His skill and low fees meant that he was soon an engineer of choice for up-and-coming Seattle grunge bands, and in 1988, he recorded Nirvana's debut album Bleach in 30 hours for $606.17, using a reel-to-reel 8-track machine. The album did well in the underground, and after the success of 1991's Nevermind it went platinum.

He recorded Bruce Dickinson's Skunkworks. He appeared in the 1996 grunge documentary Hype!, where he's referred to as "the godfather of grunge." Endino was also interviewed at length for the 2009 book, Grunge is Dead: The Oral History of Seattle Rock Music.

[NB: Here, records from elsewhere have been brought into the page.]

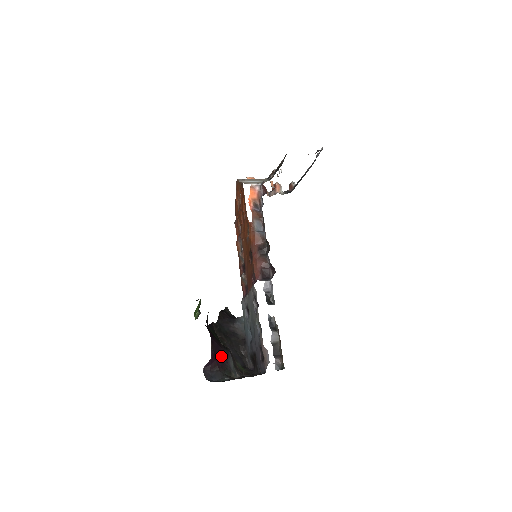
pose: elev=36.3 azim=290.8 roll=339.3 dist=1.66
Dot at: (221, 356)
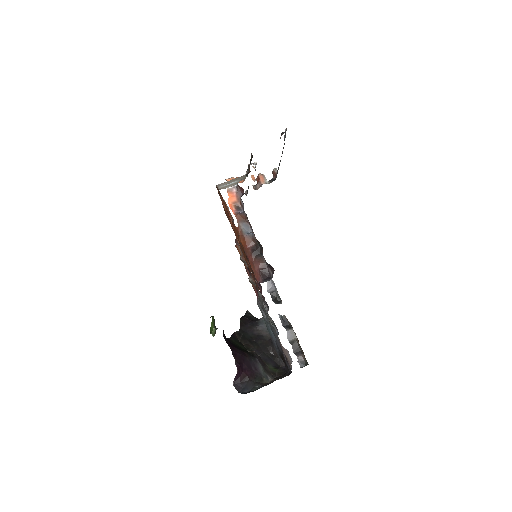
Dot at: (248, 365)
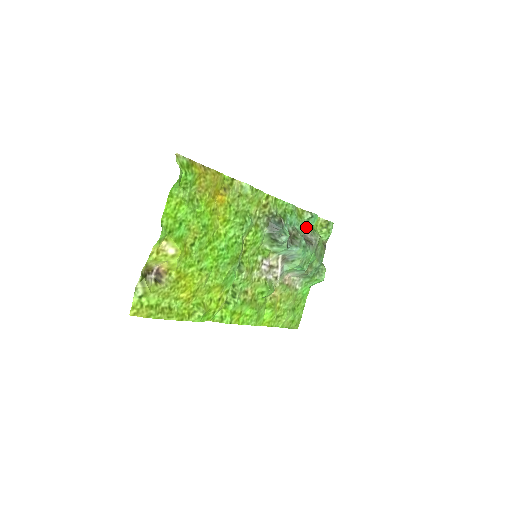
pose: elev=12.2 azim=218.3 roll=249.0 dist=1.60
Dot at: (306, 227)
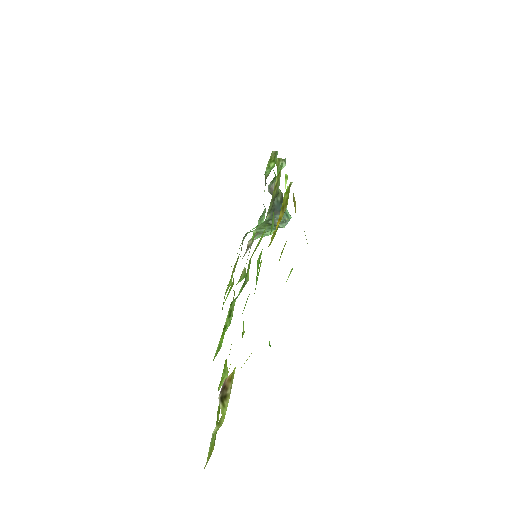
Dot at: occluded
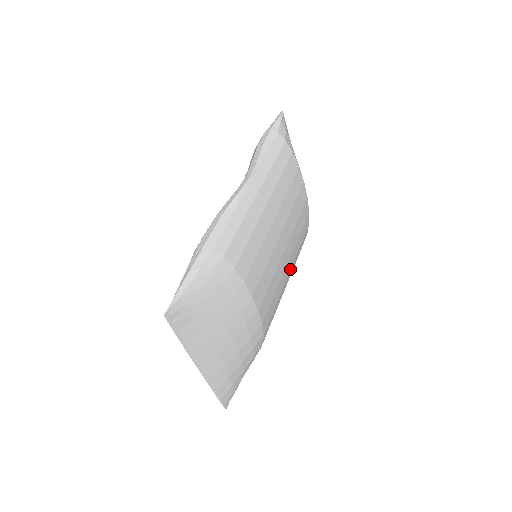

He recorded Death Is This Communion by High On Fire, released in 2007.

In 2009, Jack recorded the Flipper studio album Love, and the live album Fight (both with Krist Novoselic on bass).

Endino continues to work as a freelance producer and engineer, having worked on hundreds of records as of late 2025.

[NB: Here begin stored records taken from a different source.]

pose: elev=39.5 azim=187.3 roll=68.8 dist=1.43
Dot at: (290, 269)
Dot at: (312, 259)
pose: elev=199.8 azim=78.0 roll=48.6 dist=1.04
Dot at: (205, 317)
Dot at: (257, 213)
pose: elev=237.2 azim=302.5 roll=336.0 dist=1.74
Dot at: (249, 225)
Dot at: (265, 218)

== Recording and production work ==

Because of the success of albums like Soundgarden's Screaming Life and Nirvana's Bleach in the mainstream, as well as recording Mudhoney, Screaming Trees, The Sonics, and L7, his raw, unpolished sound is still seen as a defining characteristic of grunge.

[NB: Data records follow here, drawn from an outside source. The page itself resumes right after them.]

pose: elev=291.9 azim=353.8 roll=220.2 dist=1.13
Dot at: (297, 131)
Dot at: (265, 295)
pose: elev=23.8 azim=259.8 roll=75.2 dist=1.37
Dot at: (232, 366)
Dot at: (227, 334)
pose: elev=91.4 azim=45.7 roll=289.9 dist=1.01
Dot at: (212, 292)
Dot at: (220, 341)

Jack won a Latin Grammy with Barrett Martin for in 2017 for co-producing and mixing Nando Reis's album Jardim-Pomar.

The album was released in late 2016. The 18th Latin Grammy Awards ceremony recognized it in the Best Portuguese Language Album category.

==As an artist==
Endino released his first solo album, Angle of Attack, in 1989. Skin Yard disbanded in 1992, and he released a second solo album, Endino's Earthworm, in 1993. In October 2005, he released his third solo album, Permanent Fatal Error, and his fourth, "Set Myself On Fire" (Capacitor Records) in 2021.

He was second guitarist in the band Kandi Coded, which also features Volcom snowboarding pro Jamie Lynn. He played bass in Seattle band Slippage. In March 2013, Fin Records released Endino's EP Rumble, featuring a cover of the April 1958 single "Rumble" by Link Wray & His Ray Men. Since 2015, Endino has played lead guitar in Seattle rock band MKB ULTRA, and also with the improv-psych trio Beyond Captain Orca.